_Job_
Pictures do not belong in the copy; print every entry exactly as it stands.
- - - -
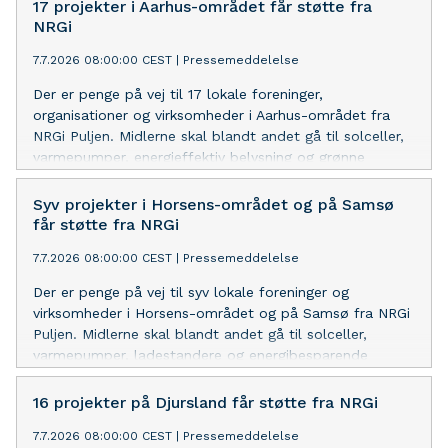
NRGi ELCON.
17 projekter i Aarhus-området får støtte fra
NRGi
7.7.2026 08:00:00 CEST
|
Pressemeddelelse
Der er penge på vej til 17 lokale foreninger,
organisationer og virksomheder i Aarhus-området fra
NRGi Puljen. Midlerne skal blandt andet gå til solceller,
varmepumper, energieffektiv belysning og grønne
fællesskabsprojekter.
Syv projekter i Horsens-området og på Samsø
får støtte fra NRGi
7.7.2026 08:00:00 CEST
|
Pressemeddelelse
Der er penge på vej til syv lokale foreninger og
virksomheder i Horsens-området og på Samsø fra NRGi
Puljen. Midlerne skal blandt andet gå til solceller,
varmepumper, ladestandere og energibesparende
løsninger.
16 projekter på Djursland får støtte fra NRGi
7.7.2026 08:00:00 CEST
|
Pressemeddelelse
- - - -
_Answer box_
NRGi ELCON.
17 projekter i Aarhus-området får støtte fra
NRGi
7.7.2026 08:00:00 CEST
|
Pressemeddelelse
Der er penge på vej til 17 lokale foreninger,
organisationer og virksomheder i Aarhus-området fra
NRGi Puljen. Midlerne skal blandt andet gå til solceller,
varmepumper, energieffektiv belysning og grønne
fællesskabsprojekter.
Syv projekter i Horsens-området og på Samsø
får støtte fra NRGi
7.7.2026 08:00:00 CEST
|
Pressemeddelelse
Der er penge på vej til syv lokale foreninger og
virksomheder i Horsens-området og på Samsø fra NRGi
Puljen. Midlerne skal blandt andet gå til solceller,
varmepumper, ladestandere og energibesparende
løsninger.
16 projekter på Djursland får støtte fra NRGi
7.7.2026 08:00:00 CEST
|
Pressemeddelelse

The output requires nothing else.